=== The problem ===
Skip the images and print the listing exactly.

═══ Input data ═══

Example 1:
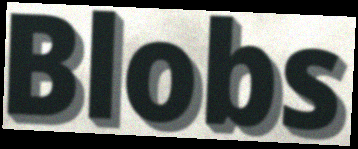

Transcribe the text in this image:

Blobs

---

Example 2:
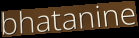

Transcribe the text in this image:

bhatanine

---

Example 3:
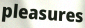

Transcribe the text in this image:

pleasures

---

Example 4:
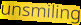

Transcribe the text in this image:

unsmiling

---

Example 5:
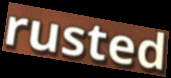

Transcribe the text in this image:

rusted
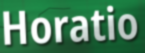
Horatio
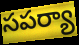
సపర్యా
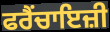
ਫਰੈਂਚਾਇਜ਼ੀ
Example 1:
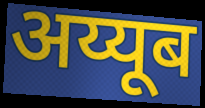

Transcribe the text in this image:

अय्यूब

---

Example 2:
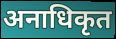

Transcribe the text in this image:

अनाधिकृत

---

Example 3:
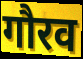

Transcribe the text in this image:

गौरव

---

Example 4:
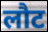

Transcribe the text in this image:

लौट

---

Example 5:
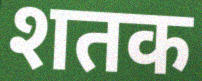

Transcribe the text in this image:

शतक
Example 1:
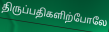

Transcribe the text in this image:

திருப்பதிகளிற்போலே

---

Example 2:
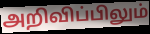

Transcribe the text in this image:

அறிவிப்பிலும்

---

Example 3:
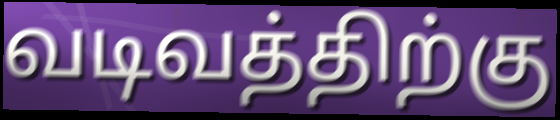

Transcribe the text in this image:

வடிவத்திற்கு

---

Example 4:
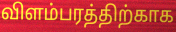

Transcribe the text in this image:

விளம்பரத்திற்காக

═══

=== Task result ===
Example 1:

Transcribe the text in this image:

Blobs

---

Example 2:

Transcribe the text in this image:

bhatanine

---

Example 3:

Transcribe the text in this image:

pleasures

---

Example 4:

Transcribe the text in this image:

unsmiling

---

Example 5:

Transcribe the text in this image:

rusted
Horatio
సపర్యా
ਫਰੈਂਚਾਇਜ਼ੀ
Example 1:

Transcribe the text in this image:

अय्यूब

---

Example 2:

Transcribe the text in this image:

अनाधिकृत

---

Example 3:

Transcribe the text in this image:

गौरव

---

Example 4:

Transcribe the text in this image:

लौट

---

Example 5:

Transcribe the text in this image:

शतक
Example 1:

Transcribe the text in this image:

திருப்பதிகளிற்போலே

---

Example 2:

Transcribe the text in this image:

அறிவிப்பிலும்

---

Example 3:

Transcribe the text in this image:

வடிவத்திற்கு

---

Example 4:

Transcribe the text in this image:

விளம்பரத்திற்காக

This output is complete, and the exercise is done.